I hear it loses antioxidants quickly, said Frida. Her head inched back as she stole a glimpse and confirmed.

I’m going to get it, Marina said, and stood, expecting to be stopped. But Frida bit her cheek, and her mother was impelled to action. This she did very slowly, swaying as if slightly drunk. Mere seconds before reaching the kitchen, she was intercepted by a man with blue tattoos across his saggy arms and stooped shoulders and a few on his chest and back, who’d been watching the game so intensely it was a surprise he noticed anything outside the frame. He put one hand tentatively on the outside of Marina’s elbow. Marina flashed her American smile and pointed to the juice standing in plain sight on the kitchen counter several feet away. The man’s gaze did not follow her finger. He nodded and looked deep into Marina’s eyes, said something, and then they separated. The man, whose tattoos were faded and vacant like old stains, sat down and returned to staring at the TV, whereas Marina walked quickly back to the table.
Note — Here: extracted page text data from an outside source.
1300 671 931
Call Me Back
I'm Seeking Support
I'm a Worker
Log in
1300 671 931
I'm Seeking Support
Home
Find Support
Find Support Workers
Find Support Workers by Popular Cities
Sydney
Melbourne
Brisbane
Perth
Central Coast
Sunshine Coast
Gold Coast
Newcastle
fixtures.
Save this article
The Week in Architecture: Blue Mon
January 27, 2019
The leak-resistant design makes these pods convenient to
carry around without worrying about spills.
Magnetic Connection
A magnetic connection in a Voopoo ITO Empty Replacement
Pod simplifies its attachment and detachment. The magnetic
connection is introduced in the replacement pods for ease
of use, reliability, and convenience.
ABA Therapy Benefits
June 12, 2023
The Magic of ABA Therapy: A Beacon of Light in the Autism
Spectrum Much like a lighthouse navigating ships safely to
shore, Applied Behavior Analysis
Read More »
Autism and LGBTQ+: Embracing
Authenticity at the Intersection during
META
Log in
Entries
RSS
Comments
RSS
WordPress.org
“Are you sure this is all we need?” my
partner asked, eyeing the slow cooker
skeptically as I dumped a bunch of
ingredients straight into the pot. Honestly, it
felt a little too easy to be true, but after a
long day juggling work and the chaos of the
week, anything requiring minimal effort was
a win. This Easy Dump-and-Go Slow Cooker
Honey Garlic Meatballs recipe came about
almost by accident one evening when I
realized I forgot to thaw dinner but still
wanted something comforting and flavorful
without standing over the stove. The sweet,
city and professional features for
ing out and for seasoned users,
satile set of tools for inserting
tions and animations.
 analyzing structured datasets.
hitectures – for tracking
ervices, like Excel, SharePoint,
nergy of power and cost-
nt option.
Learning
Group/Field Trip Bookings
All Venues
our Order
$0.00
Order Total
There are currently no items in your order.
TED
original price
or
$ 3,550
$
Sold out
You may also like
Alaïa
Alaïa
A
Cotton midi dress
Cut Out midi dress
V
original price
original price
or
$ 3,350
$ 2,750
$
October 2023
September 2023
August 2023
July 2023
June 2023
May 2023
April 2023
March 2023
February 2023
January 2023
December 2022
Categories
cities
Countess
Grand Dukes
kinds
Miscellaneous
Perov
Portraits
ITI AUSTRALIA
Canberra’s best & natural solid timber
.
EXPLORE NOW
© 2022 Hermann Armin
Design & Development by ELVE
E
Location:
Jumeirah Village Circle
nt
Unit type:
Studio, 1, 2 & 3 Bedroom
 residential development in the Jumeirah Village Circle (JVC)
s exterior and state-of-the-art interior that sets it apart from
It’s coming, she said, plopping into her chair with relief. The waiting resumed. No longer the least bit uncomfortable, they fixed the kitchen with a death stare, until hearing a singsong Here-you-go and turning to find a robe-clad woman, just as relaxed, pore-opened, and glowing as they were, with a tray. She set down a large glass of juice the shade of a young boy’s freckles and a large plate of shrimp of roughly the same color. If Marina had been intending to raise hell about the wait, this plate of shrimp confused her into silence. The waitress left, and behind her stood another woman. Frida didn’t notice the switch and said, We didn’t order the shrimp. The woman nodded absently at Frida, then put her hand on Marina’s shoulder and said, Marina!

Oh, said Marina, Milka!

They embraced warmly and naturally, with genuine affection, as if they were old friends. But Frida had never met this woman. Or had she? Milka wasn’t exactly a one of a kind; the world wasn’t suffering from a dearth. In every train car sat at least one Milka, not realizing just how loudly she was talking on her cell phone as the tabloid she’d been leafing through slid down her stocking-slippery thigh and plopped onto the icky subway floor. The nail salons of Brooklyn were glutted with Milkas. How did those Italian boutiques with abominably overpriced and nonsensical skirt-pants and sweater-jumpers stay open? Thanks to the Milkas. Whose husband had just left her for a not-even-younger woman? Milka’s! Who had sued the living daylights out of her ex-husband, ending up with a house on a coveted tree-lined street of Manhattan Beach and two cars in the garage, neither of which she knew how to drive? That, too, would be Milka. So Frida may very well have met Milka before, not once and not a dozen times, and if you took into account how many stories she’d heard about her, Milka was practically family.